2. Family v. Social Obligations. As we read Mountains Beyond Mountains, we find many people who regard Paul Farmer as a great man, a saint, a leader for social justice. Farmer is clearly willing to sacrifice his own self-interest for the common good. One thing that Farmer seems to sacrifice is a life that includes time spent caring for his partner (Didi) and their two-year old child. He does not make meals, read stories, go to school plays, or take care of this daughter while his wife pursues her career. How do you feel about the choices that Farmer has made? Would you think differently if his name was Paula Farmer and her husband lived in Paris with their daughter? Would you feel different about Paul Farmer if he were a single man? A priest? Should "saints" have families?

3. Positive Influence. Kidder was a witness to Dr. Paul Farmer's exceptional vision and unflagging dedication to the people of Haiti.

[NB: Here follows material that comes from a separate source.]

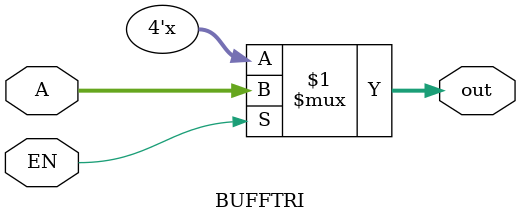
<source format=v>
module BUFFTRI(input wire EN, input wire [3:0]A, output wire [3:0]out);
assign out = EN ? A:4'bz;
endmodule

</source>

Can you identify and explain an experience in which you witnessed someone's positive influence and were moved to action?

4. Indifference and Passive Injustice. Kidder writes that, according to Farmer, the "most fundamental" error is the "'hiding away" of suffering. 'My big struggle is how people can not care, erase, not remember'" (MBM, 218-9). Are we guilty of a kind of passive injustice by not responding adequately to those who suffer from violence, poverty and treatable disease?

5. Self-value. How is Farmer's medical work related to his sense of self, of community, of what medicine is? What do we learn about his convictions about medicine for the people living in poverty? About faith and medicine? About his general view of health? Of patients?

6. What do you think of the title: "Mountains Beyond Mountains"? What does it convey? If you could choose one word from the book that best describes what it depicts, what would that be? If you were writing a book about your passion what would be the title and why?


On Friday, August 22, you will meet with your discussion group to talk about this year's freshman read and to submit your written answers to the questions given above.

Make sure you bring your book and the written answers to the questions to your assigned discussion group.